Padoan dopo Ecofin: guadagna terreno convinzione a fare di più sul lavoro

(Teleborsa) – In Europa guadagna terreno la convinzione che è necessario fare di più a sostegno di crescita e lavoro. Lo ha affermato il Ministro dell’economia, Pier Carlo Padoan, nella conferenza stampa al termine dell’Ecofin di Bratislava. “Direi che rispetto a qualche mese fa la convinzione che si debba fare di più sul lavoro è una idea che si va affermando”.

“Lo ritengo un fatto positivo – ha precisato il Ministro – e in linea con quanto l’Italia va dicendo da anni. Il Patto di stabilità e di crescita – è anche forte sostengo all’occupazione, oltre che di controllo dei conti pubblici”. Quanto alle conseguenze per il mancato taglio del debito ha detto: “L’obiettivo resta, ma non siamo con l’acqua alla gola. Se la riduzione risulterà inferiore alle previsioni, non faremo drammi. Nessuno ci chiede di svendere, vogliamo valorizzare. La privatizzazione della seconda tranche di Poste Italiane, come del resto anche altre privatizzazioni, vedrà sicuramente la luce, ma è giusto che siano le Poste a valutare il timing più opportuno”.

Circa il peggioramento negli ultimi mesi del quadro macroeconomico globale, Padoan è consapevole di come “questo si ripercuote su un’economia aperta come quella italiana”, ventilando revisioni al ribasso sulle previsioni di crescita e inflazione che “meccanicamente avranno effetto sulle grandezze di finanza pubblica. Ma la crescita continua, anzi si rafforza. La finanza pubblica continua nella sua direzione di aggiustamento, con il deficit-Pil che continuerà a calare, mentre il debito dovrebbe andare nella direzione giusta: cioè stabilizzarsi rispetto al prodotto e probabilmente cominciare a diminuire”.

E visto il contesto di coperture finanziarie che serviranno sui diversi obiettivi di politica di bilancio, “pensiamo di riaprire la voluntary disclosure”, rivela il Ministro. “Vogliamo anche aumentare l’efficienza della lotta all’evasione che fino ad ora ha dato comunque risultati più che soddisfacenti”, ha sottolineato Padoan.

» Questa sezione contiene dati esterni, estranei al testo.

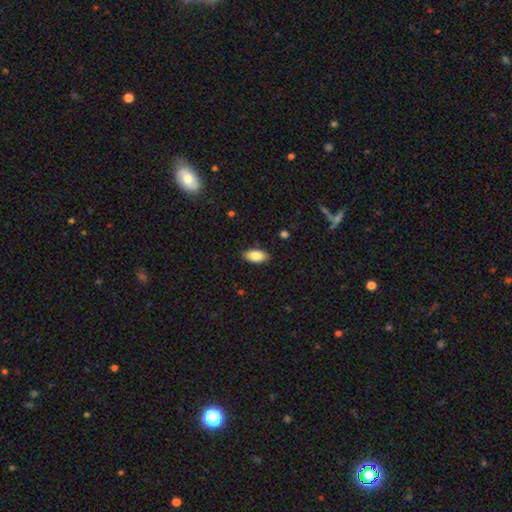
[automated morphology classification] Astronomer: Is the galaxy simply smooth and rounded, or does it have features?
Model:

Pier Carlo Padoan, riguardo quello che sarà il nuovo Amministratore di MPS, si è detto “fiducioso” sul giudizio positivo dei mercati. E sull’ipotesi che queste novità possano provocare cambiamenti anche alla struttura dell’aumento di capitale da 5 miliardi non si pronuncia, ricordando come “questa sia materia di competenza dei vertici dell’istituto”. “Il piano attuale è considerato efficace”, ha soltanto sottolineato.